De fait, l’IA symbolique s’acharne à représenter les connaissances sous une forme de règles appliquées à des symboles qui représentent des objets ou des concepts de notre monde. Il a résulté de l’IA symbolique une programmation basée sur la logique.
L’exemple couramment donné est celui d’un diagnostic médical : SI un patient a des éternuements fréquents ET des yeux qui démangent ALORS c’est probablement une allergie saisonnière, SINON, passer à la règle suivante.
Cette approche a donné naissance aux systèmes experts et systèmes d’aide à la décision.
Les principales applications de l'IA symbolique
L’IA symbolique a ainsi été mise à contribution dans de nombreux domaines :
- Traitement du langage naturel (NLP) avec des assistants tels que Siri ou Alexa,
- Diagnostic médical,
- Véhicules autonomes,
- Robots capables d’éviter les obstacles et d’interagir avec des humains
La disgrâce de l’IA symbolique
Jusqu’à la fin des années 80, l’IA symbolique a été la voie majeure de recherche et de développement d’applications. Pourtant, cette approche a peu à peu montré ses limites.
- Comme l’IA symbolique opère à partir de règles que l’on a programmées, sa capacité d’apprentissage est faible. Un système de ce type va donc peiner à s’adapter lorsqu’il rencontre une situation non prévue.
- L’IA symbolique nécessite une base de connaissances exhaustive pour fonctionner correctement. Si ce creuset est incomplet, son efficacité sera réduite.
- Une IA symbolique repose sur des représentations précises des connaissances, et sera déroutée face à des données incertaines ou ambiguës.
- La reconnaissance précise de formes et donc la biométrie est peu envisageable avec une IA symbolique.
- La génération de contenu à la fois original et pertinent serait difficile à concevoir par cette approche.
La percée du machine learning
À partir des années 90, une autre approche a prévalu, celle des réseaux de neurones, avec deux formes principales, le machine learning et le deep learning. Dans ce contexte, le système analyse d’immenses quantités de données et tente, au moyen d’un long entraînement, en partie empirique, d’inventer des relations mathématiques entre ce qui est perçu et ce que l’on doit obtenir. Des percées énormes ont eu lieu à partir de 2010 et elles ont permis l’émergence d’applications ultra populaires comme ChatGPT et Midjourney.
Seul souci : ces systèmes fondés sur le traitement de big data sont parfois déroutants, enclins à certaines erreurs. Ainsi, vous avez peut-être dû vous y reprendre à plusieurs fois avant d’obtenir le visuel demandé sur une application comme Stable Diffusion. Parfois, vous avez même eu l’impression qu’une telle IA générative échouait à comprendre ce que vous lui demandiez au juste. De fait, les IA neuronales opèrent souvent sans que l’on puisse trouver une logique à leur opération. Nous avons davantage affaire à une victoire de la quantité de données face au raisonnement pur.

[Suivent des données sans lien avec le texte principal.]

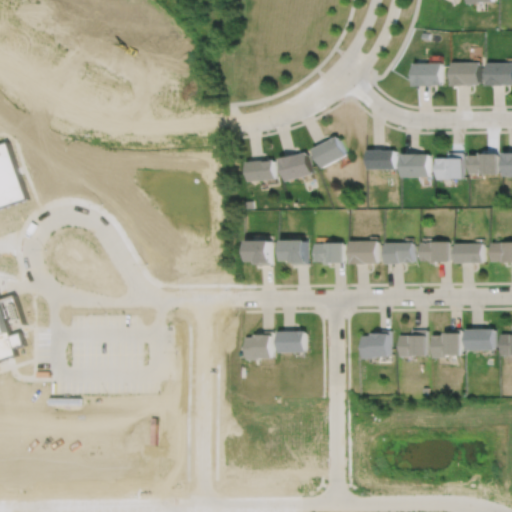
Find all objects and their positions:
building: (481, 0)
building: (482, 2)
crop: (199, 28)
road: (359, 36)
road: (378, 42)
road: (400, 45)
park: (283, 46)
road: (353, 61)
road: (309, 72)
building: (428, 72)
building: (466, 72)
building: (467, 72)
building: (500, 72)
building: (500, 72)
building: (429, 73)
road: (329, 82)
road: (361, 89)
road: (437, 106)
road: (290, 108)
road: (420, 119)
road: (294, 124)
building: (330, 150)
building: (331, 151)
building: (382, 158)
building: (383, 158)
building: (485, 162)
building: (485, 162)
building: (508, 162)
road: (22, 163)
building: (508, 163)
building: (416, 164)
building: (417, 164)
building: (296, 165)
building: (297, 165)
building: (451, 165)
building: (452, 165)
building: (261, 168)
building: (262, 169)
building: (9, 198)
building: (247, 202)
road: (25, 231)
building: (438, 249)
building: (261, 250)
building: (262, 250)
building: (297, 250)
building: (503, 250)
building: (296, 251)
building: (332, 251)
building: (366, 251)
building: (367, 251)
building: (402, 251)
building: (437, 251)
building: (472, 251)
building: (503, 251)
building: (331, 252)
building: (401, 252)
building: (472, 252)
road: (311, 284)
road: (164, 295)
road: (354, 296)
road: (228, 309)
road: (334, 309)
road: (195, 312)
road: (347, 316)
building: (482, 338)
building: (482, 339)
building: (293, 340)
building: (293, 341)
building: (415, 342)
building: (415, 343)
building: (449, 343)
building: (449, 343)
building: (507, 343)
building: (507, 343)
building: (378, 344)
building: (378, 344)
building: (259, 345)
building: (260, 345)
road: (9, 354)
road: (91, 364)
road: (180, 390)
road: (335, 401)
road: (196, 402)
road: (318, 479)
road: (333, 481)
road: (415, 506)
road: (168, 508)
road: (472, 509)
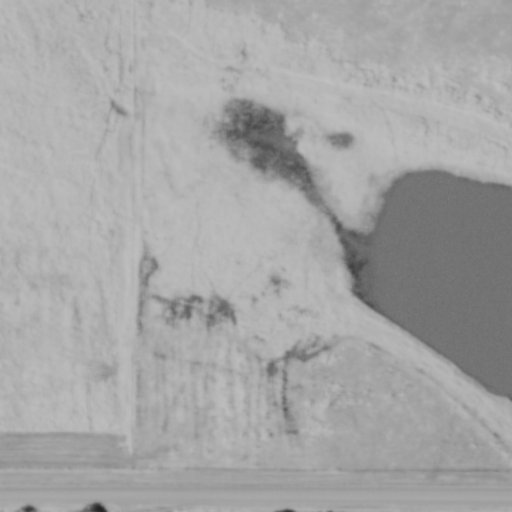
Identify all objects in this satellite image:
road: (255, 493)
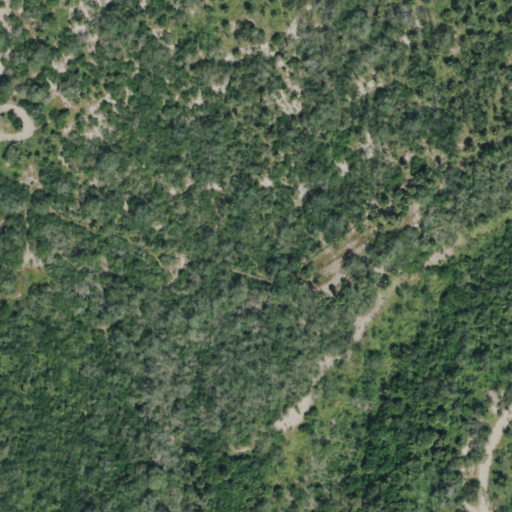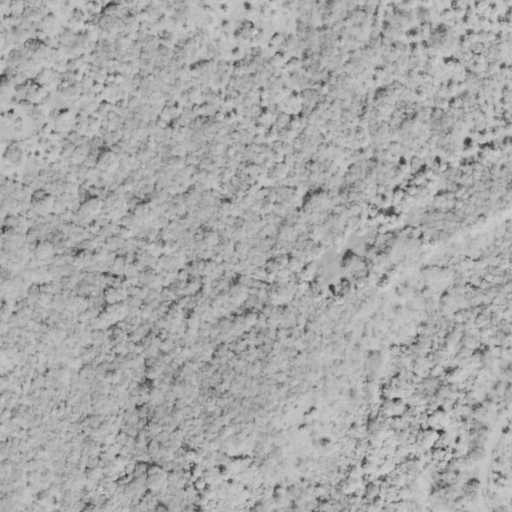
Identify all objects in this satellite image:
road: (21, 115)
road: (13, 139)
road: (489, 463)
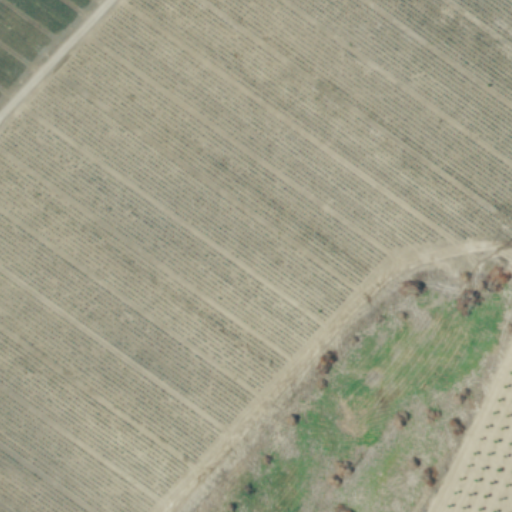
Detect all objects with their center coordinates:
crop: (256, 256)
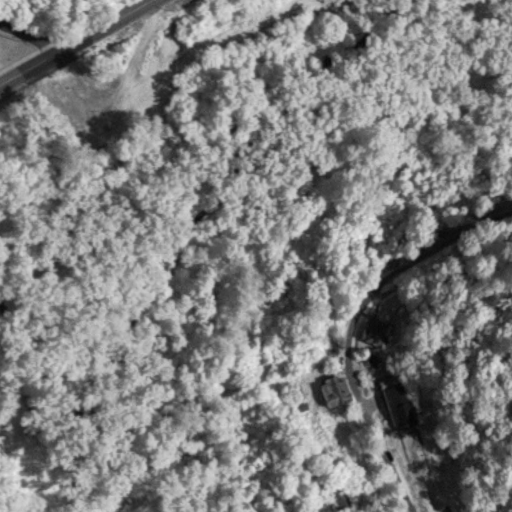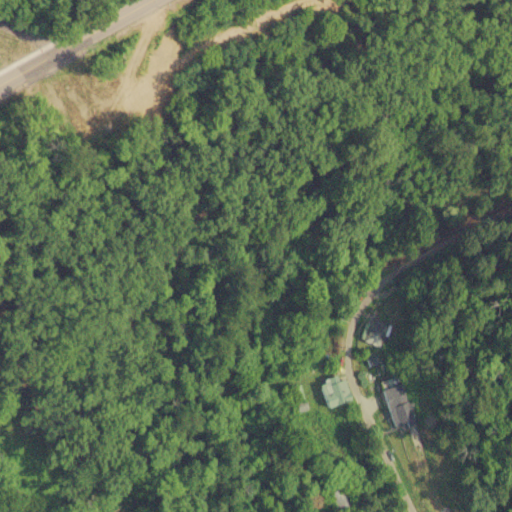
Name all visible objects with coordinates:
road: (27, 32)
road: (74, 41)
road: (350, 323)
building: (373, 332)
building: (374, 332)
building: (332, 391)
building: (333, 391)
building: (396, 401)
building: (397, 402)
building: (336, 499)
building: (337, 499)
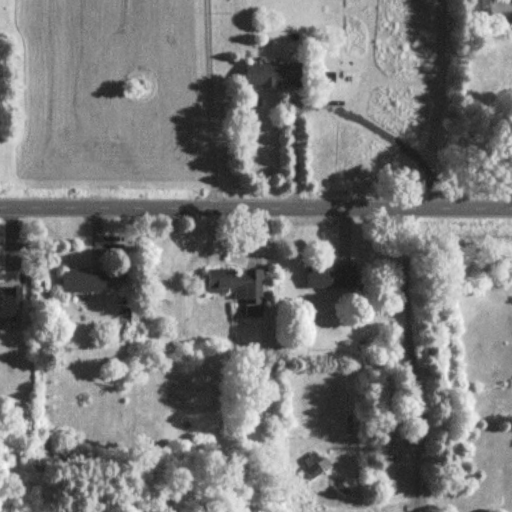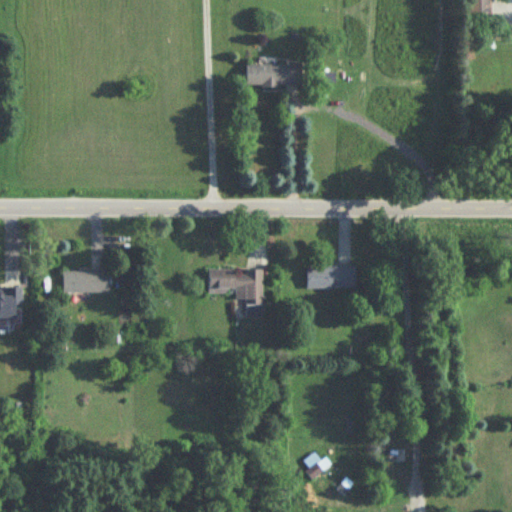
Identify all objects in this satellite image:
road: (508, 7)
building: (272, 77)
road: (211, 101)
road: (335, 105)
road: (256, 203)
building: (330, 279)
building: (85, 283)
building: (236, 286)
building: (9, 303)
road: (413, 357)
building: (313, 472)
building: (309, 503)
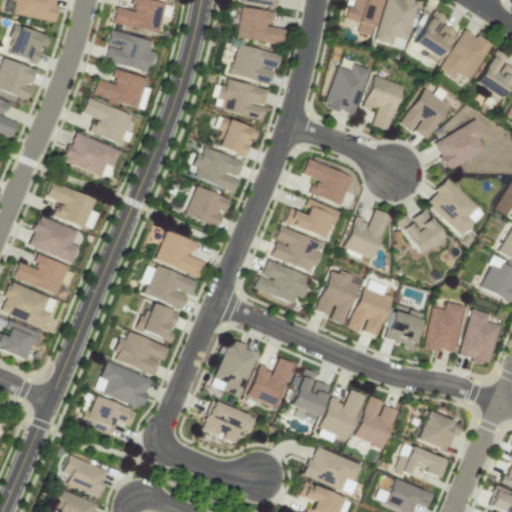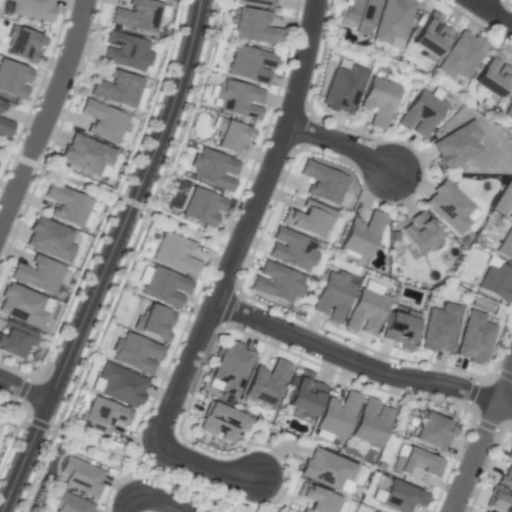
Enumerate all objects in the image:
road: (477, 1)
building: (257, 2)
building: (32, 8)
road: (492, 12)
building: (357, 14)
street lamp: (466, 14)
building: (136, 15)
building: (391, 21)
building: (254, 26)
building: (430, 36)
building: (23, 44)
building: (125, 51)
building: (460, 55)
building: (249, 63)
street lamp: (165, 75)
building: (490, 75)
building: (13, 78)
building: (117, 88)
building: (341, 88)
street lamp: (72, 90)
building: (237, 99)
building: (377, 100)
building: (508, 106)
road: (44, 112)
building: (419, 113)
building: (102, 120)
building: (4, 123)
building: (231, 136)
road: (340, 141)
building: (455, 144)
park: (7, 150)
road: (7, 152)
building: (85, 153)
road: (26, 160)
building: (213, 168)
street lamp: (424, 173)
park: (78, 181)
road: (78, 181)
building: (321, 181)
street lamp: (150, 196)
road: (131, 201)
building: (65, 204)
building: (201, 206)
building: (449, 206)
building: (510, 216)
building: (307, 218)
road: (181, 224)
road: (245, 225)
park: (181, 226)
building: (415, 231)
building: (360, 234)
building: (49, 238)
building: (505, 244)
building: (290, 248)
building: (173, 253)
road: (107, 258)
building: (39, 274)
building: (496, 281)
building: (276, 282)
building: (162, 285)
building: (331, 296)
building: (22, 304)
building: (364, 311)
building: (153, 322)
building: (399, 324)
building: (438, 327)
building: (474, 337)
building: (14, 339)
building: (134, 353)
street lamp: (297, 353)
road: (359, 364)
building: (229, 368)
building: (264, 382)
building: (118, 384)
road: (23, 388)
street lamp: (191, 390)
building: (303, 395)
park: (14, 410)
building: (101, 414)
building: (336, 414)
building: (221, 421)
building: (369, 422)
building: (432, 431)
road: (479, 438)
street lamp: (138, 449)
building: (508, 452)
building: (413, 461)
road: (201, 465)
building: (325, 468)
park: (149, 469)
road: (152, 470)
building: (78, 476)
building: (506, 477)
building: (400, 496)
building: (317, 499)
building: (498, 500)
road: (150, 502)
building: (69, 503)
road: (124, 506)
street lamp: (107, 507)
building: (484, 511)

Vers un retour de l'IA symbolique ?
Or, l’IA symbolique pourrait bien ne pas avoir dit son dernier mot car certains, tel IBM, souhaitent désormais marier les deux approches avec ce que l’on appelle l’IA neuro symbolique. Pour faire simple, l’IA neuronale servirait à la reconnaissance des formes comme des informations et se verrait secondée par une IA symbolique qui appliquerait une logique prévisible aux données analysées.
Il se trouve que l’IA symbolique a ses atouts. Dans la mesure où son raisonnement est codé, il nous est aisément possible de comprendre comment elle est arrivée à une conclusion et à défaut, de l’amender. De plus, elle est bien moins gourmande en ressources de calcul et donc plus éco responsable : elle consomme en moyenne 143 fois moins d’énergie qu’un modèle de machine learning. Or, l’IA symbolique peut tout à fait convenir dans certaines applications précises, comme le filtrage des emails.
Ainsi donc, après près de deux décennies de disgrâce, l’IA symbolique semble appelée à effectuer son grand retour.